Mental health matters at all ages

September 25, 2023 | By Samantha Malott
Two older women and one older man walking alongside a body of water
Whether preparing for your own future or supporting aging family members, it’s important to know what to plan for and talk about to ensure not just a healthy life, but a happy one.

At a glance

  • People 85 and older have highest suicide rate of any age group
  • Isolation, loss of hobbies and relying on others may lead to frustration and sadness
  • Warning signs include talking about dying or being a burden, withdrawing or mood swings

Aging is one of the few things in life no one can avoid.

We can, however, control how we age.

“With each decade, I ask my patients how they want the next decade to look,” says Tara Tschampel, NP, MultiCare Tacoma Central Internal Medicine. “You have a choice, and your mental health is part of that.”

There are things you can do each day to improve not only physical health, but also emotional well-being, says Tschampel, who specializes in geriatric primary care. Addressing all aspects of your health is especially important during the big transitions that come with aging, she adds.

Whether preparing for your own future or supporting aging family members, here’s what you should plan for and talk about to ensure not just a healthy life, but a happy one.

Life looks different 

As we age, we’re likely to spend more time at the doctor, take more medications and need more assistance with daily tasks.

Some people may not want to spend their time caring for themselves. But when you’ve been told it’s necessary and you’re dependent on others, it’s easy to fall into the routine set for you.

“As a society, people are afraid to talk about dying. It may be something we talk about with friends but avoid with family, but it’s an important conversation for anyone to have.”

Many older adults are also likely to spend more time alone as others around them age or they’re unable to travel solo.

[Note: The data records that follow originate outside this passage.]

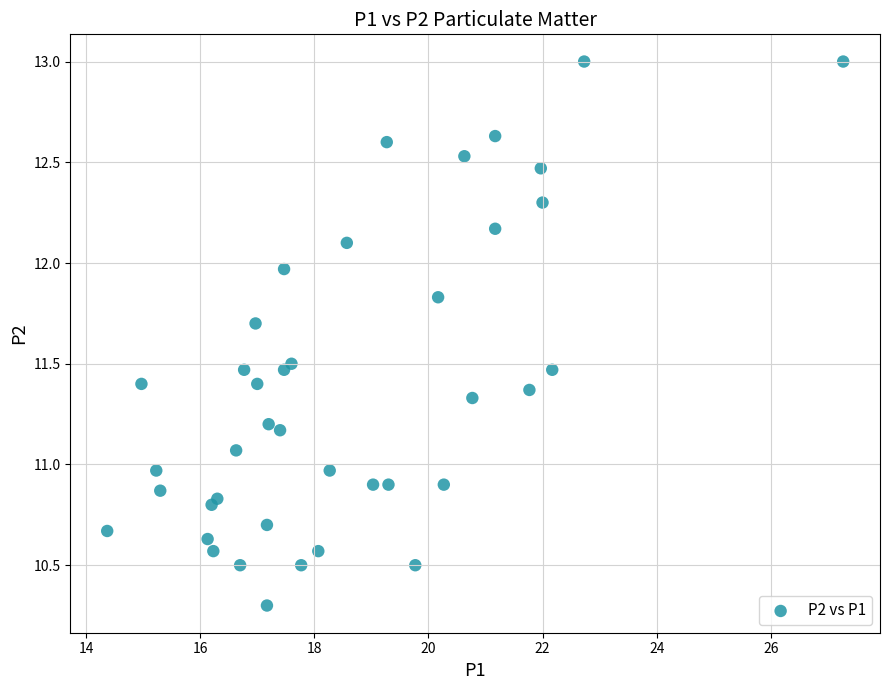

What is the range of Y values (max minus min)?

2.7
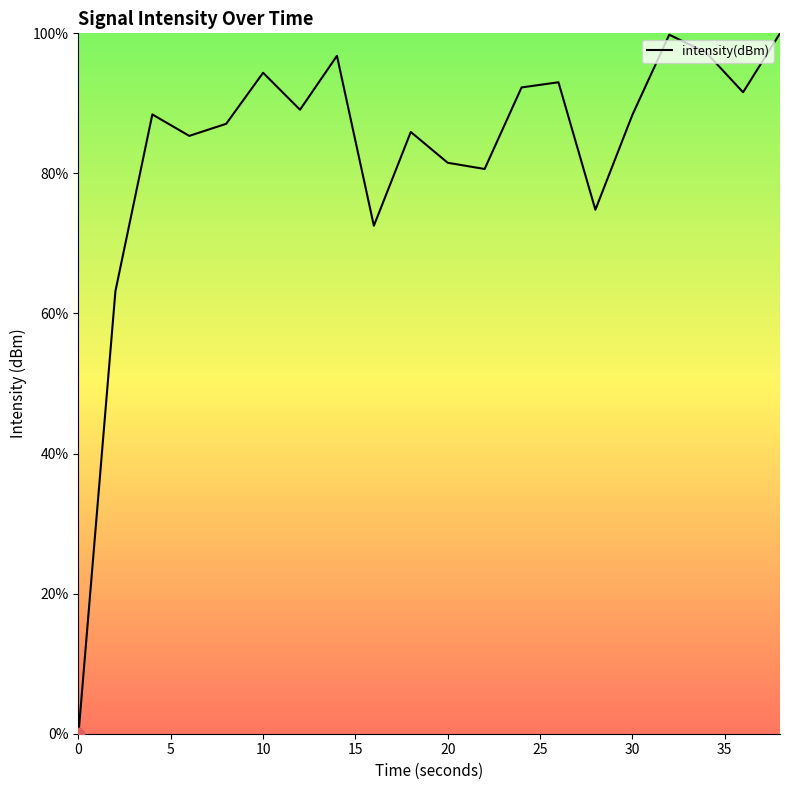

What is the greatest value displayed?

100.0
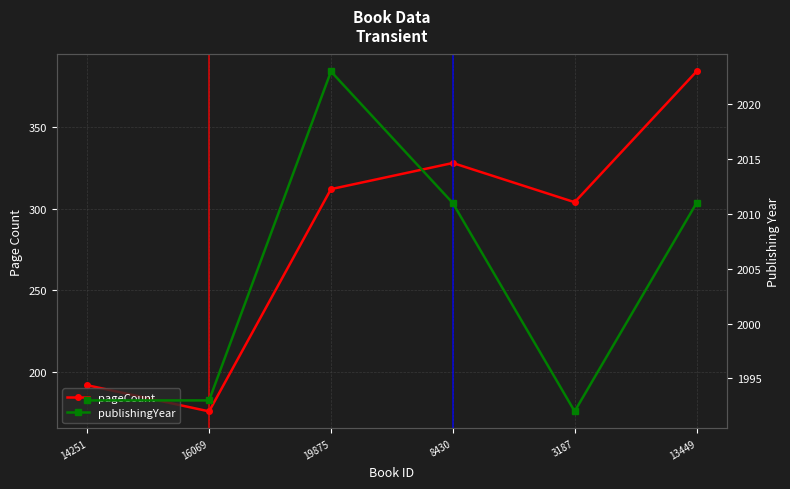

Rank the series at 8430 from highest to lowest value.

publishingYear, pageCount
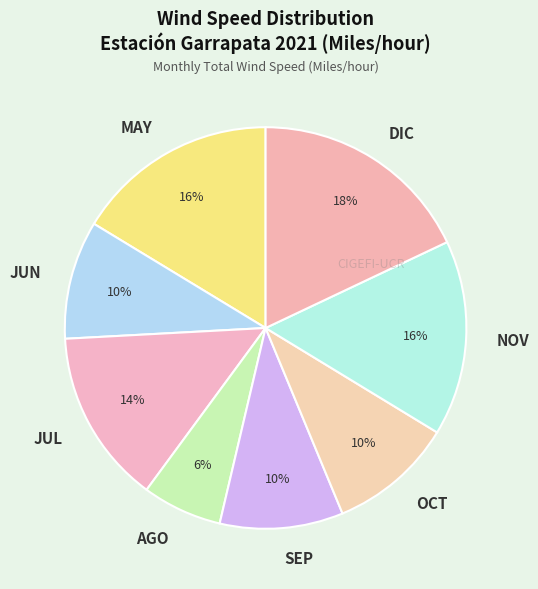

Between OCT and DIC, which is larger?

DIC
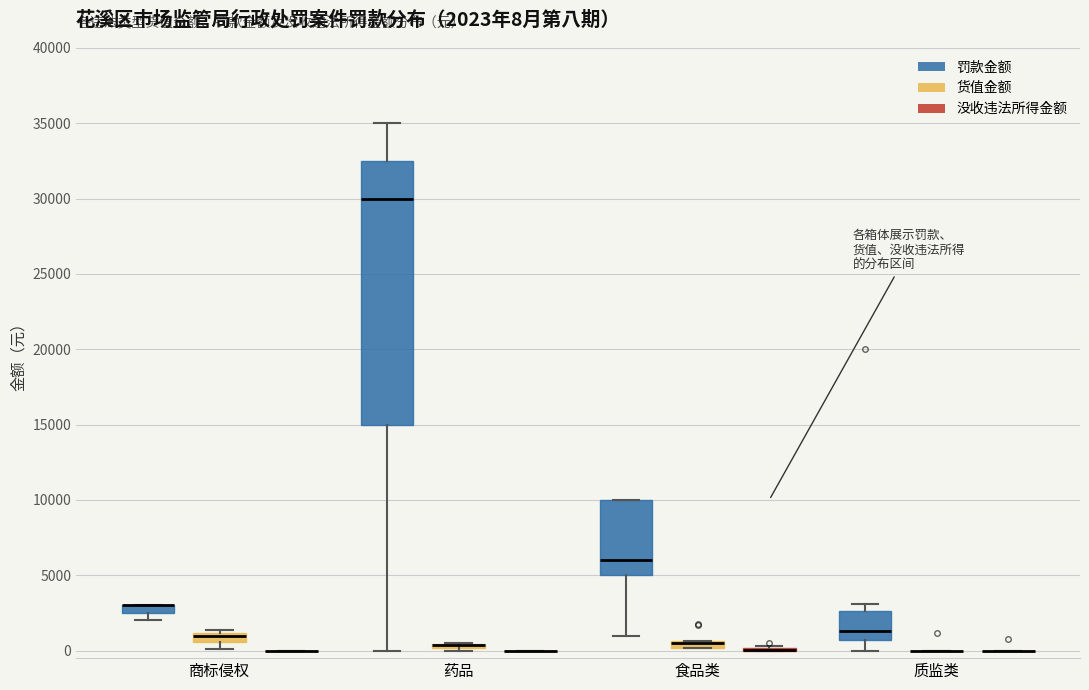

Comparing the boxes themselves (not the whiskers), which one is the tallest?

药品 (罚款金额)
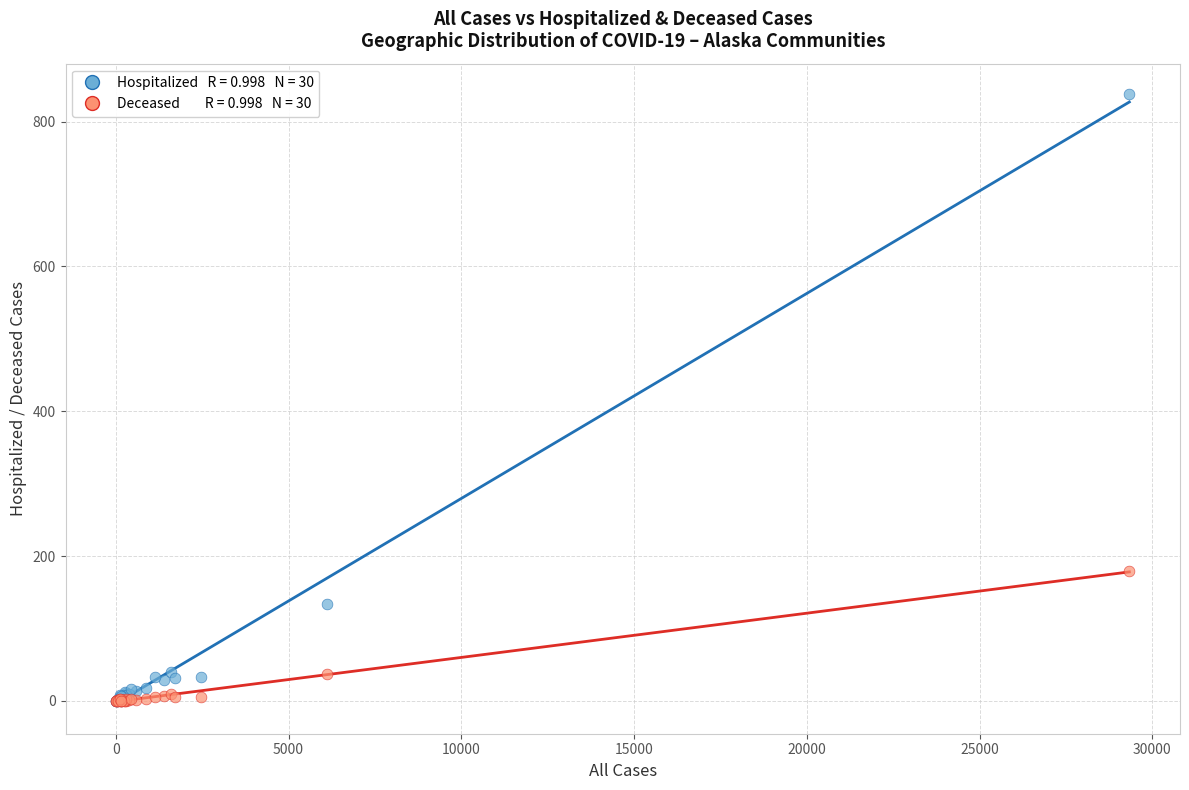

Across all series, what Y value is closest to 419?

179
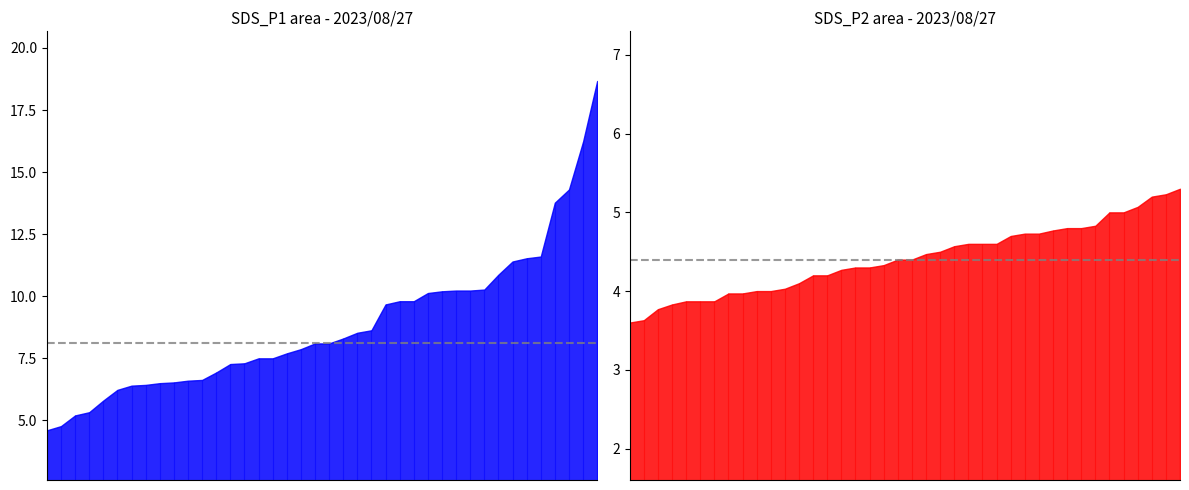

List the series in order of their peak value, highest first.

SDS_P1, SDS_P2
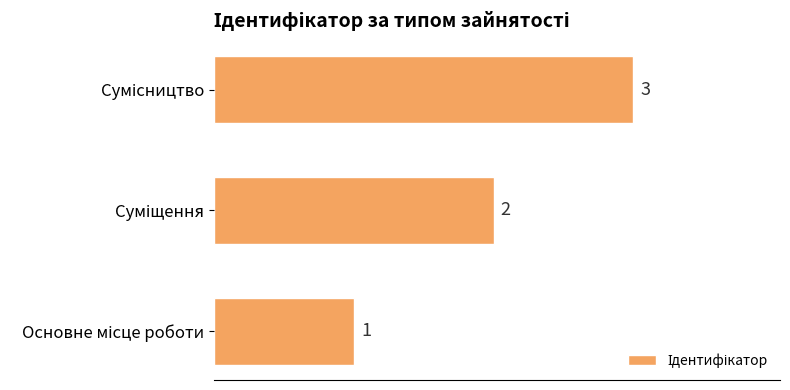

How many values are between 1 and 3?

3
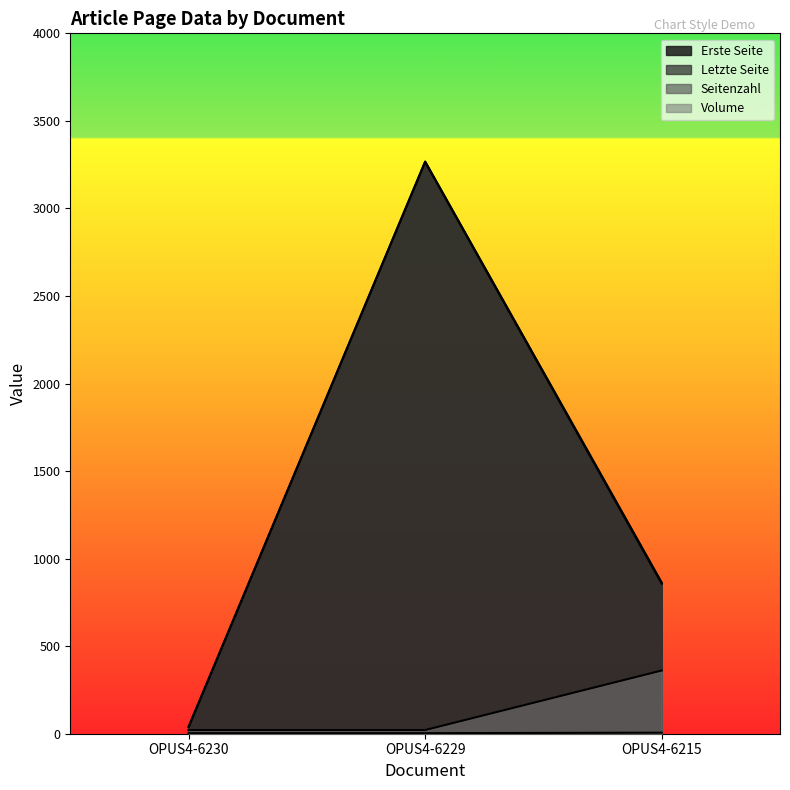

Which series has the largest total across all categories?

Letzte Seite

Even those who have moved into assisted living facilities with group events and activities may not feel inclined to participate.

Others may find their inability to do things they used to enjoy — such as working, running or reading — to be frustrating and saddening.

Big life changes can impact our physical and emotional well-being at any age, but the impact is especially hard as we age and feel less able to make a change for ourselves.

The warning signs

When we can’t adequately cope with or respond to life changes, our quality of life can decline. People 85 and older have the highest suicide rate of any age group, according to the National Council on Aging.

In 2021, suicide rates for this age group were reported at 22.4 per 100,000 people, according to the Centers for Disease Control and Prevention. These numbers are believed to be underreported — up to as much as 40 percent — due to “silent suicides,” such as overdoses, self-imposed starvation and dehydration. Men in this age group are at a heightened risk, Tschampel adds.

“As we get older, we all think about dying, but is that suicidal or is it just a natural part of aging?” she says. “To wonder ‘When is it my time?’ is normal. But some of it’s not, like actively saying you want to die.”

Doctors and other health care providers can screen for emotional well-being during appointments, but they’re only with patients a limited amount of time and often must rely on feedback from family or caregivers — especially if a patient isn’t one to talk about their emotions openly.

Some key indicators that an older adult may be depressed or considering suicide include:

  • Talking about wanting to die or kill oneself
  • Looking for a way to kill oneself
  • Talking about being a burden to others (especially for those dependent on others for daily tasks or transportation)
  • Increasing alcohol or drug use
  • Anxiety or agitation
  • Sleeping too much or too little
  • Withdrawing or self-isolating
  • Anger
  • Extreme mood swings
  • Suddenly giving away belongings
  • Weight loss/gain not associated with health conditions

Many of these feelings worsened during the COVID-19 pandemic as routines changed and community events were shut down, Tschampel says. For some, those opportunities to get outside and engage never returned.

Even with these warning signs, family, caregivers and providers must also work against lifelong mental health stigmas often held by older adults.

There’s no shame in talking

“They didn’t grow up thinking it’s OK to feel that way. It was seen as a weakness,” Tschampel says. “I want to help them think through why they’re feeling the way they are. I don’t like to say, ‘You’re depressed or anxious,’ but rather, help them think through what’s going on and how that’s impacting them.”

Things like chronic pain, health conditions, cognitive changes or worsening cardiovascular health can become so frustrating or debilitating that they lead to a worsening of emotional well-being.

“Culturally in the United States, we don’t take care of our elders very well,” Tschampel says. “As a society, people are afraid to talk about dying. It may be something we talk about with friends but avoid with family, but it’s an important conversation for anyone to have.”

The conversation should be tailored to the individual and whether they’re open about their well-being, but sometimes the best approach is to simply ask, Tschampel says.

“Let people know you care about them and that you’re there for them,” she says. “And if they have anything they’re thinking about, you hope they would share it and talk with you.”